[TASK DESCRIPTION]:
Give the text from every row below as a JSON list of strings, one string per line, with blank lines left out. Leave the pictures out.

[GIVEN RECORDS]:
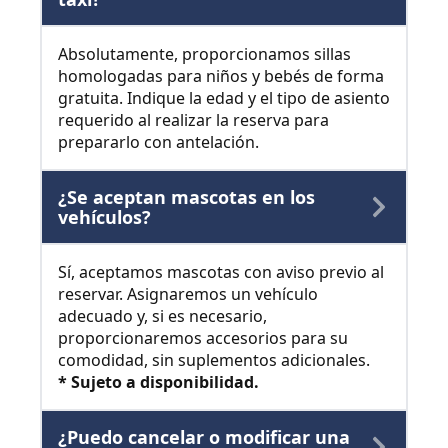
Absolutamente, proporcionamos sillas
homologadas para niños y bebés de forma
gratuita. Indique la edad y el tipo de asiento
requerido al realizar la reserva para
prepararlo con antelación.
¿Se aceptan mascotas en los
vehículos?
Sí, aceptamos mascotas con aviso previo al
reservar. Asignaremos un vehículo
adecuado y, si es necesario,
proporcionaremos accesorios para su
comodidad, sin suplementos adicionales.
* Sujeto a disponibilidad.
¿Puedo cancelar o modificar una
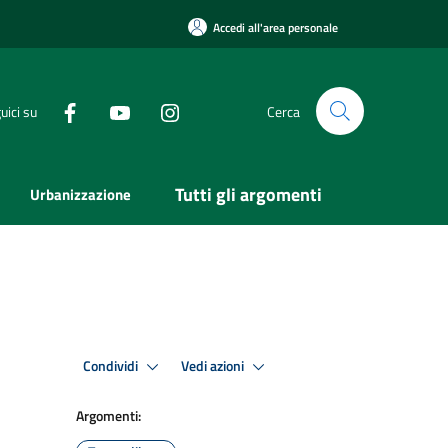
Accedi all'area personale
uici su
Cerca
Tutti gli argomenti
Urbanizzazione
Condividi
Vedi azioni
Argomenti:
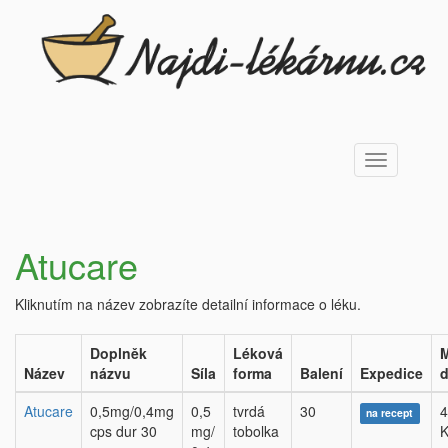
Toggle
navigation
Atucare
Kliknutím na název zobrazíte detailní informace o léku.
Doplněk
Léková
M
Název
názvu
Síla
forma
Balení
Expedice
d
Atucare
0,5mg/0,4mg
0,5
tvrdá
30
4
na recept
cps dur 30
mg/
tobolka
K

[RESULT OF THE EXERCISE]:
[
  "Absolutamente, proporcionamos sillas",
  "homologadas para niños y bebés de forma",
  "gratuita. Indique la edad y el tipo de asiento",
  "requerido al realizar la reserva para",
  "prepararlo con antelación.",
  "¿Se aceptan mascotas en los",
  "vehículos?",
  "Sí, aceptamos mascotas con aviso previo al",
  "reservar. Asignaremos un vehículo",
  "adecuado y, si es necesario,",
  "proporcionaremos accesorios para su",
  "comodidad, sin suplementos adicionales.",
  "* Sujeto a disponibilidad.",
  "¿Puedo cancelar o modificar una",
  "Accedi all'area personale",
  "uici su",
  "Cerca",
  "Tutti gli argomenti",
  "Urbanizzazione",
  "Condividi",
  "Vedi azioni",
  "Argomenti:",
  "Toggle",
  "navigation",
  "Atucare",
  "Kliknutím na název zobrazíte detailní informace o léku.",
  "Doplněk",
  "Léková",
  "M",
  "Název",
  "názvu",
  "Síla",
  "forma",
  "Balení",
  "Expedice",
  "d",
  "Atucare",
  "0,5mg/0,4mg",
  "0,5",
  "tvrdá",
  "30",
  "4",
  "na recept",
  "cps dur 30",
  "mg/",
  "tobolka",
  "K"
]